→ **Collected data**
=== Begin Enclosure ===

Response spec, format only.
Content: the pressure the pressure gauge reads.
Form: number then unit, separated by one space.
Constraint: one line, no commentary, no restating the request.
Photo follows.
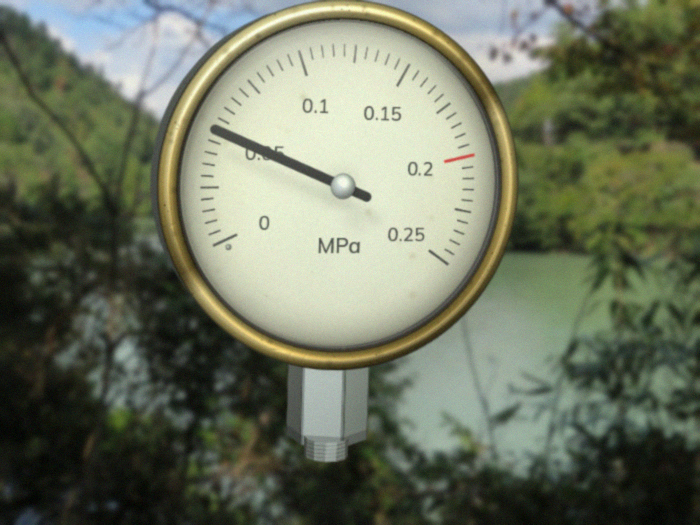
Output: 0.05 MPa
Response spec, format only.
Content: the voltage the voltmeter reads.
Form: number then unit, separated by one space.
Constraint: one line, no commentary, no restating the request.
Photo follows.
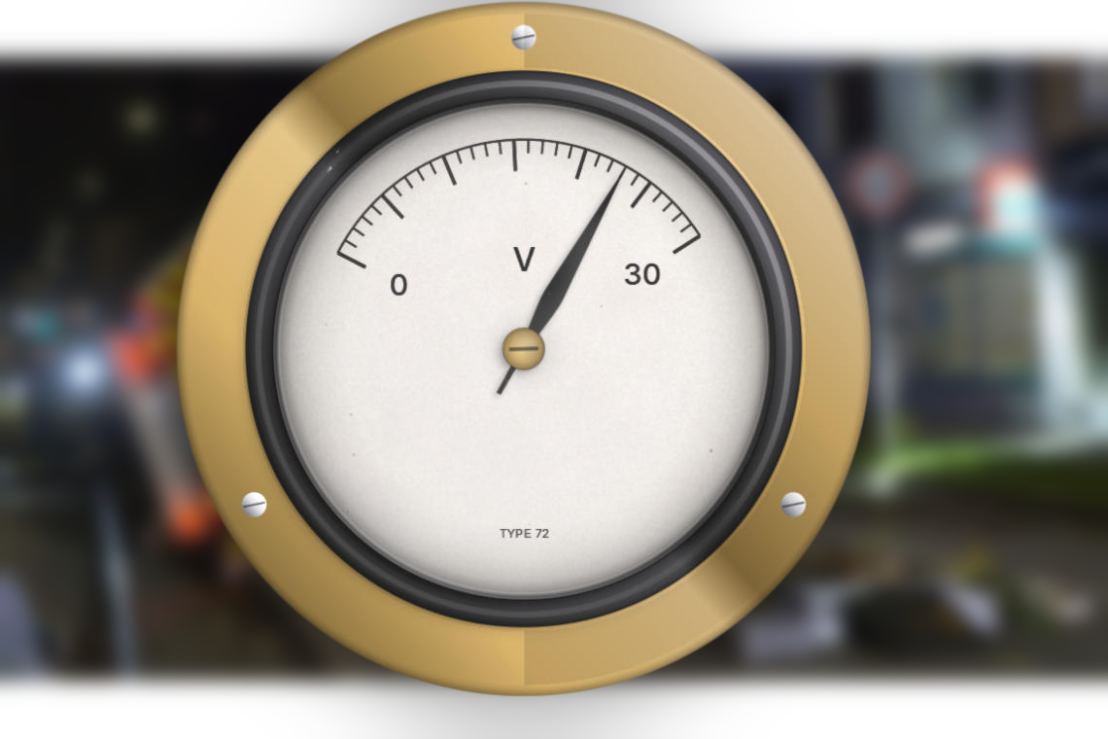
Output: 23 V
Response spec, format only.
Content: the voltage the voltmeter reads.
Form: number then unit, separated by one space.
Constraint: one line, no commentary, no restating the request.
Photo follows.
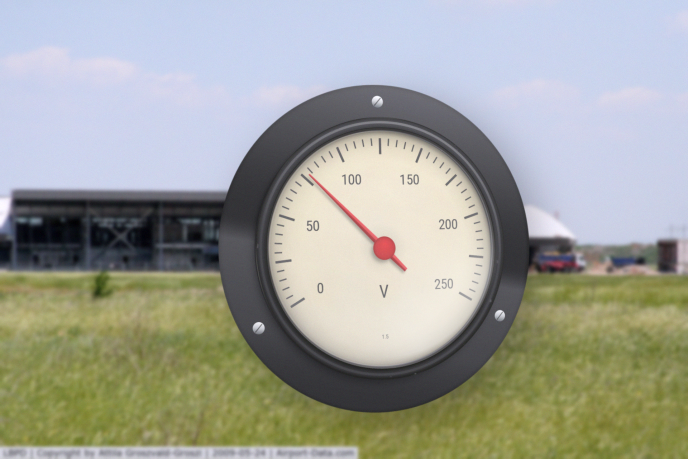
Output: 77.5 V
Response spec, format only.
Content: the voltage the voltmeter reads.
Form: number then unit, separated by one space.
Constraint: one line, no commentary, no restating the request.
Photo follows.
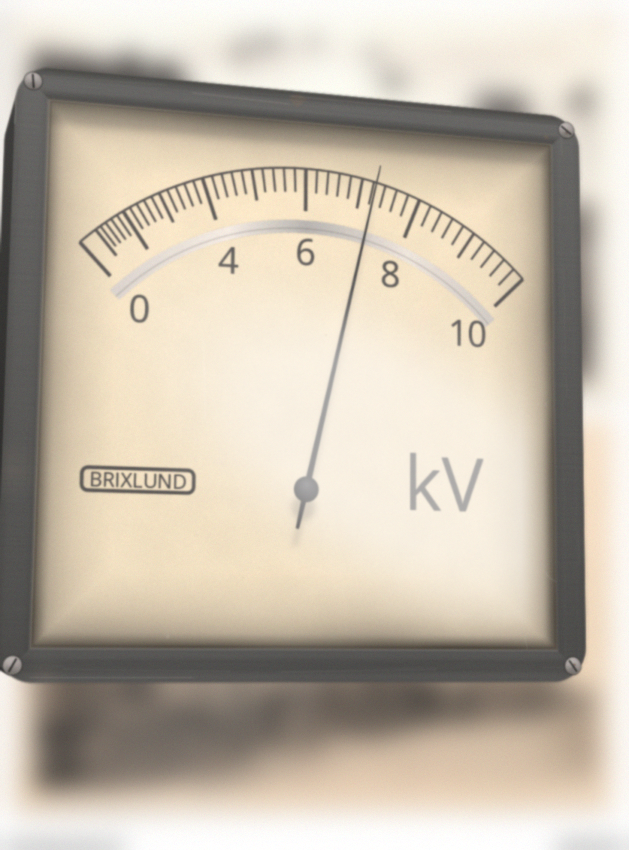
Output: 7.2 kV
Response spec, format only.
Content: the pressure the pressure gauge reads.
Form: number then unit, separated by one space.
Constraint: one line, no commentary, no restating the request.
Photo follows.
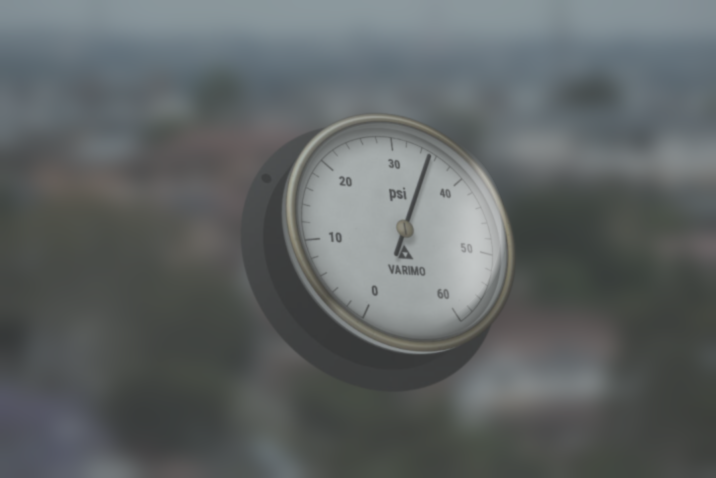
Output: 35 psi
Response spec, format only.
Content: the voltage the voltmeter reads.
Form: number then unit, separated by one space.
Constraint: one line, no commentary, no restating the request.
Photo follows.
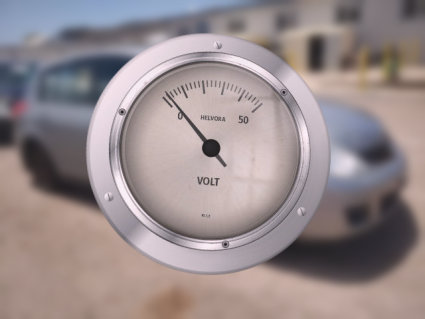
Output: 2 V
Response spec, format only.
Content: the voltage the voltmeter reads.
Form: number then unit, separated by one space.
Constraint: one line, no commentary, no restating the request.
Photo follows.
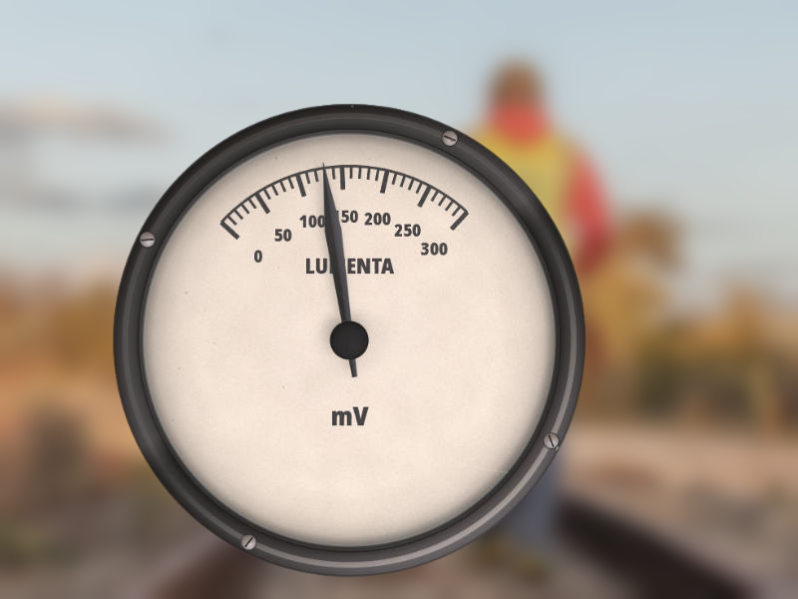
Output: 130 mV
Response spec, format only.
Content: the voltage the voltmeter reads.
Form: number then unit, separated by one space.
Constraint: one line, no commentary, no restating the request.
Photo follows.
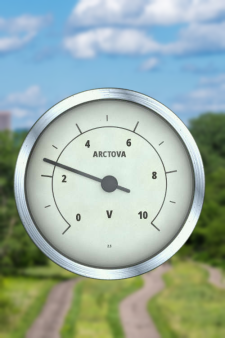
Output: 2.5 V
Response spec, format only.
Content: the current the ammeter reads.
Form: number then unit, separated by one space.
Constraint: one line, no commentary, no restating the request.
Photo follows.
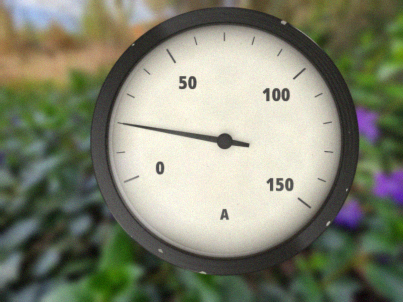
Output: 20 A
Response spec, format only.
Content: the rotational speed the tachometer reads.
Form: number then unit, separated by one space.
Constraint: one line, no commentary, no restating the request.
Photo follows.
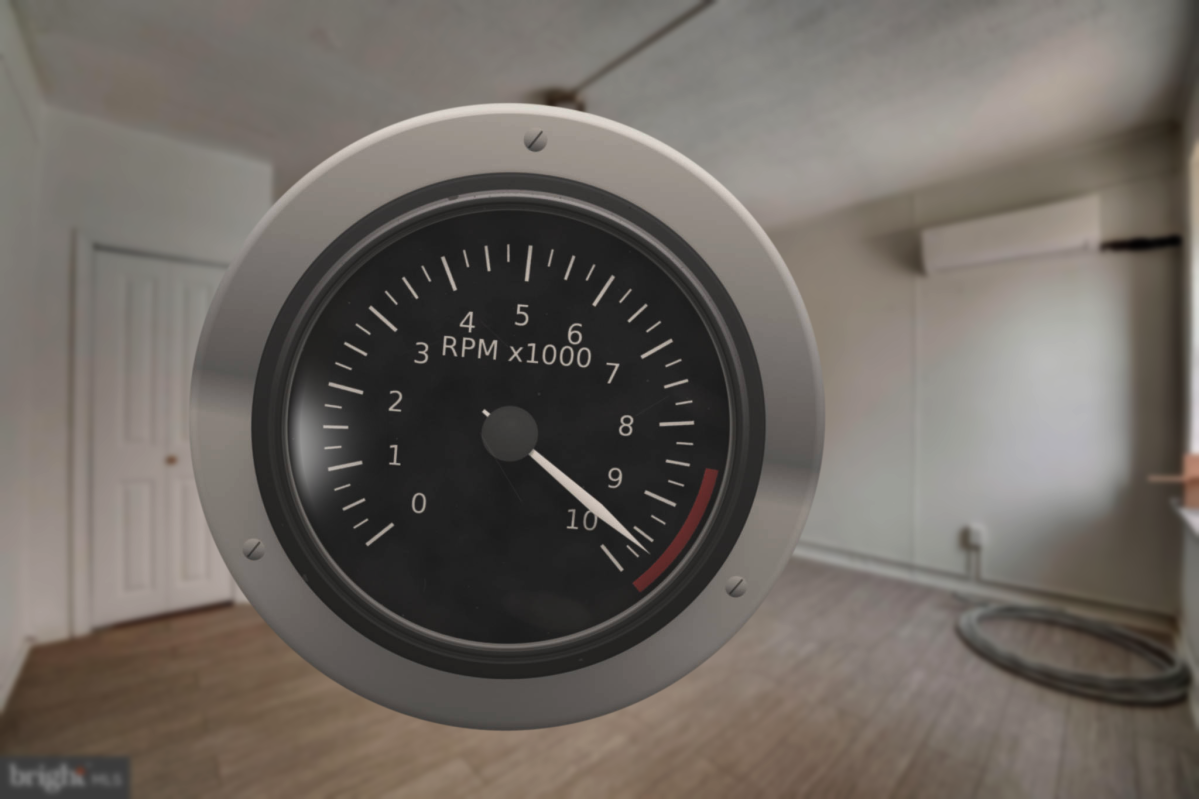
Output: 9625 rpm
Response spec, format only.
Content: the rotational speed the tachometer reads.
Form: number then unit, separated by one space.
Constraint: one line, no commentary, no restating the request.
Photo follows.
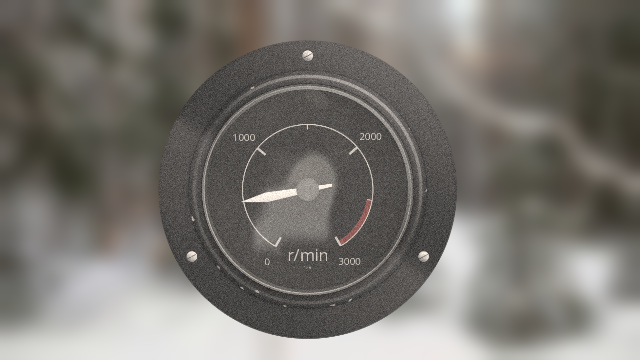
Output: 500 rpm
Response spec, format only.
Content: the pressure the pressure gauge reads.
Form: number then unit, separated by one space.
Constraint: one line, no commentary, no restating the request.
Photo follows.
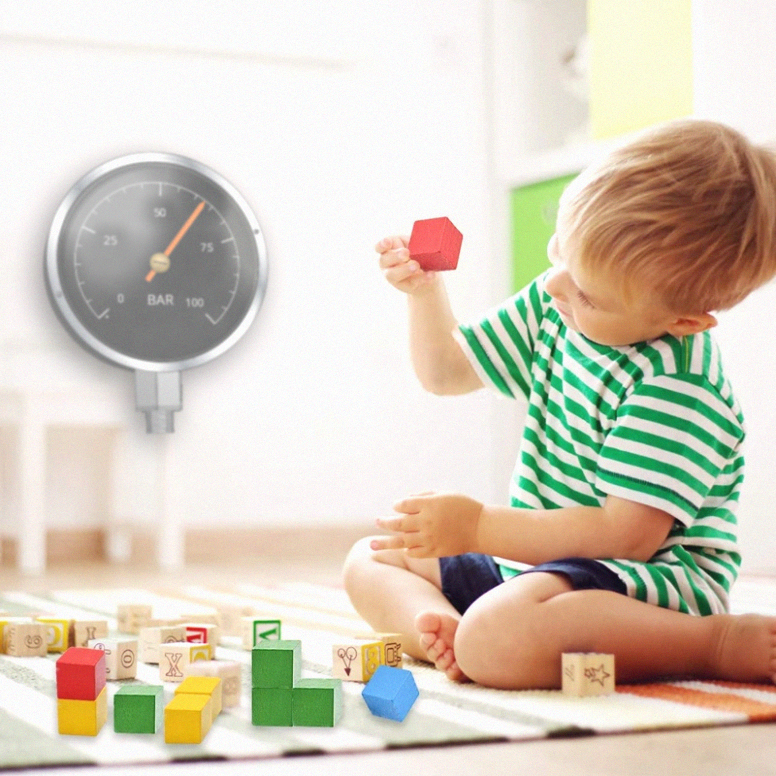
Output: 62.5 bar
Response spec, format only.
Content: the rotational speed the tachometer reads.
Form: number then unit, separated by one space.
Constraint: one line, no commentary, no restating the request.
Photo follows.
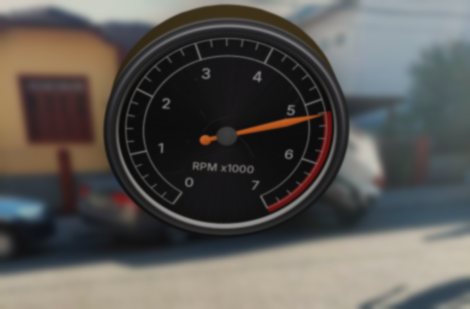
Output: 5200 rpm
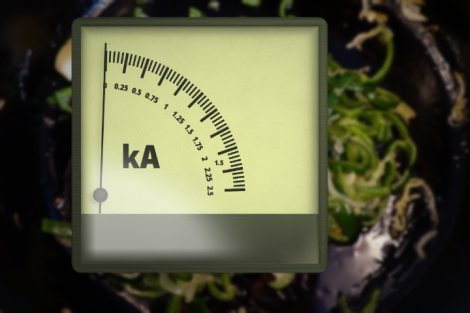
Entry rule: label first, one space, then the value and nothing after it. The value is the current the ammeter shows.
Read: 0 kA
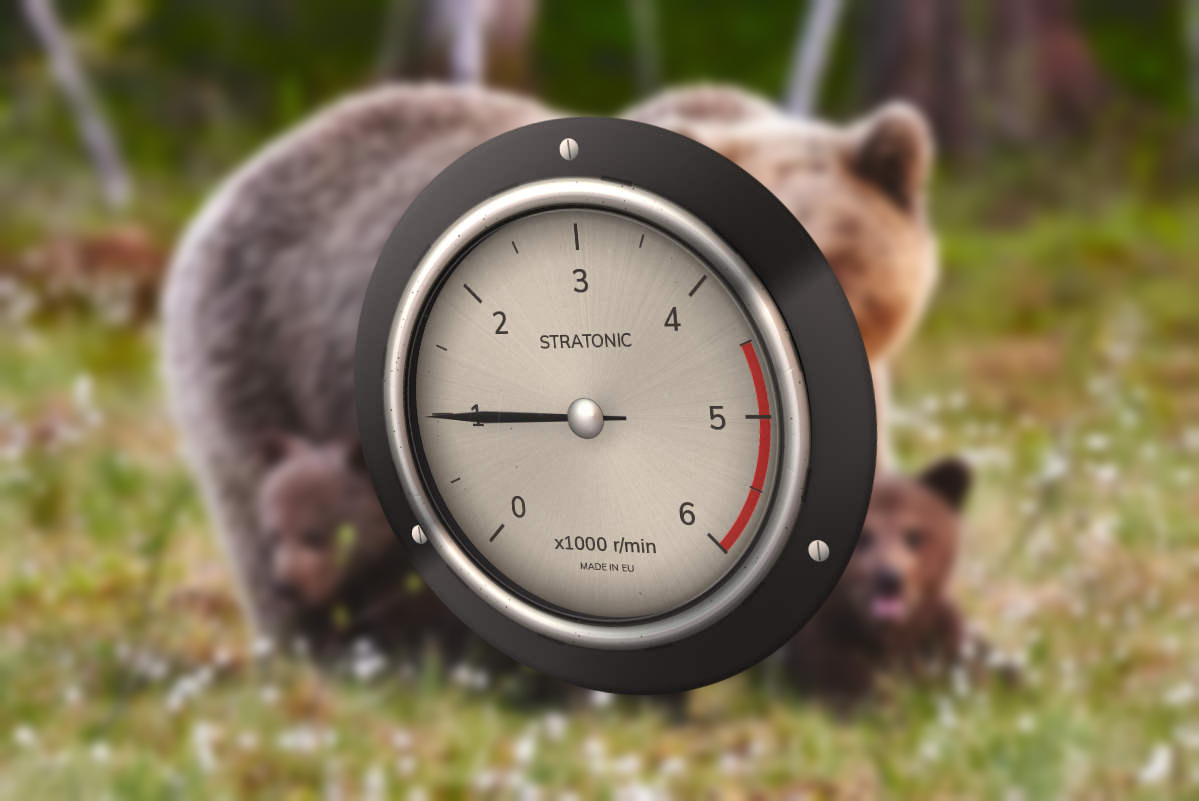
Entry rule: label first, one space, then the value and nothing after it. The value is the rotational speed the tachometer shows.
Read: 1000 rpm
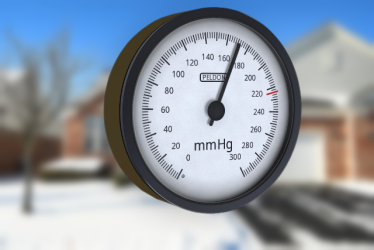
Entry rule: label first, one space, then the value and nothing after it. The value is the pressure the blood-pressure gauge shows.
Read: 170 mmHg
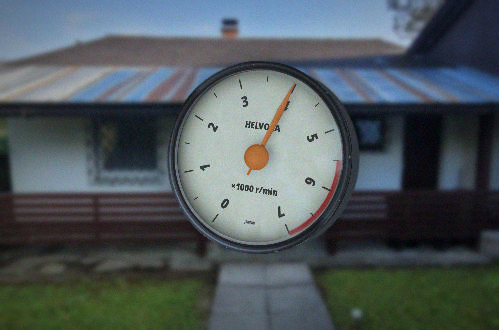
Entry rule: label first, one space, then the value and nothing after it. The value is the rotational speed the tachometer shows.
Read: 4000 rpm
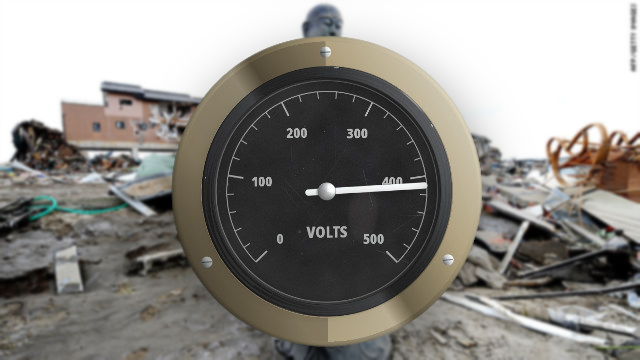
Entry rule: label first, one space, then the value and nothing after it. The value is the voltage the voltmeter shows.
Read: 410 V
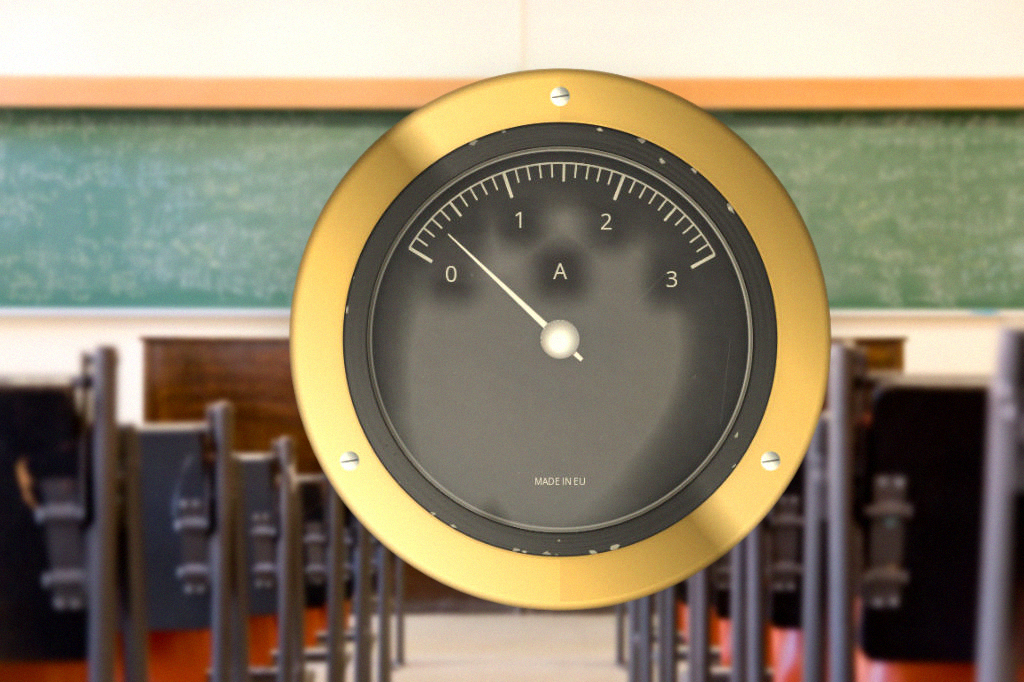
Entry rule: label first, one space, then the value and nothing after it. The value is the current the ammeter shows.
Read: 0.3 A
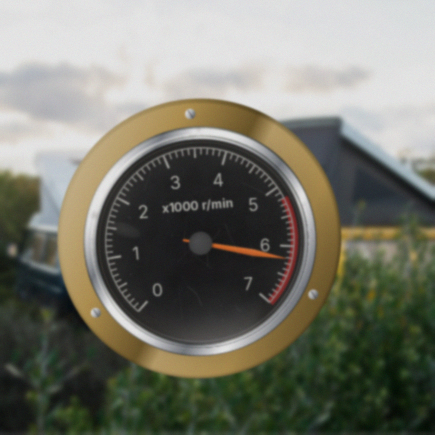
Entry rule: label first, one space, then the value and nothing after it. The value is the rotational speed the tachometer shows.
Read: 6200 rpm
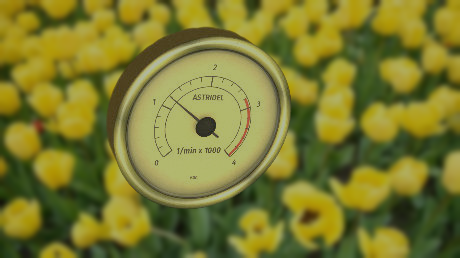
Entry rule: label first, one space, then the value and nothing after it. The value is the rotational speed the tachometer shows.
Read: 1200 rpm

=== End Enclosure ===

→ **Exercise brief**
Transcribe all of the rows above verbatim, omitting the pictures.

→ **Answer box**
Response spec, format only.
Content: the pressure the pressure gauge reads.
Form: number then unit, separated by one space.
Constraint: one line, no commentary, no restating the request.
Photo follows.
Output: 0.05 MPa
Response spec, format only.
Content: the voltage the voltmeter reads.
Form: number then unit, separated by one space.
Constraint: one line, no commentary, no restating the request.
Photo follows.
Output: 23 V
Response spec, format only.
Content: the voltage the voltmeter reads.
Form: number then unit, separated by one space.
Constraint: one line, no commentary, no restating the request.
Photo follows.
Output: 77.5 V
Response spec, format only.
Content: the voltage the voltmeter reads.
Form: number then unit, separated by one space.
Constraint: one line, no commentary, no restating the request.
Photo follows.
Output: 7.2 kV
Response spec, format only.
Content: the pressure the pressure gauge reads.
Form: number then unit, separated by one space.
Constraint: one line, no commentary, no restating the request.
Photo follows.
Output: 35 psi
Response spec, format only.
Content: the voltage the voltmeter reads.
Form: number then unit, separated by one space.
Constraint: one line, no commentary, no restating the request.
Photo follows.
Output: 2 V
Response spec, format only.
Content: the voltage the voltmeter reads.
Form: number then unit, separated by one space.
Constraint: one line, no commentary, no restating the request.
Photo follows.
Output: 130 mV
Response spec, format only.
Content: the voltage the voltmeter reads.
Form: number then unit, separated by one space.
Constraint: one line, no commentary, no restating the request.
Photo follows.
Output: 2.5 V
Response spec, format only.
Content: the current the ammeter reads.
Form: number then unit, separated by one space.
Constraint: one line, no commentary, no restating the request.
Photo follows.
Output: 20 A
Response spec, format only.
Content: the rotational speed the tachometer reads.
Form: number then unit, separated by one space.
Constraint: one line, no commentary, no restating the request.
Photo follows.
Output: 9625 rpm
Response spec, format only.
Content: the rotational speed the tachometer reads.
Form: number then unit, separated by one space.
Constraint: one line, no commentary, no restating the request.
Photo follows.
Output: 500 rpm
Response spec, format only.
Content: the pressure the pressure gauge reads.
Form: number then unit, separated by one space.
Constraint: one line, no commentary, no restating the request.
Photo follows.
Output: 62.5 bar
Response spec, format only.
Content: the rotational speed the tachometer reads.
Form: number then unit, separated by one space.
Constraint: one line, no commentary, no restating the request.
Photo follows.
Output: 5200 rpm
Entry rule: label first, one space, then the value and nothing after it. The value is the current the ammeter shows.
Read: 0 kA
Entry rule: label first, one space, then the value and nothing after it. The value is the rotational speed the tachometer shows.
Read: 1000 rpm
Entry rule: label first, one space, then the value and nothing after it. The value is the pressure the blood-pressure gauge shows.
Read: 170 mmHg
Entry rule: label first, one space, then the value and nothing after it. The value is the rotational speed the tachometer shows.
Read: 4000 rpm
Entry rule: label first, one space, then the value and nothing after it. The value is the voltage the voltmeter shows.
Read: 410 V
Entry rule: label first, one space, then the value and nothing after it. The value is the current the ammeter shows.
Read: 0.3 A
Entry rule: label first, one space, then the value and nothing after it. The value is the rotational speed the tachometer shows.
Read: 6200 rpm
Entry rule: label first, one space, then the value and nothing after it. The value is the rotational speed the tachometer shows.
Read: 1200 rpm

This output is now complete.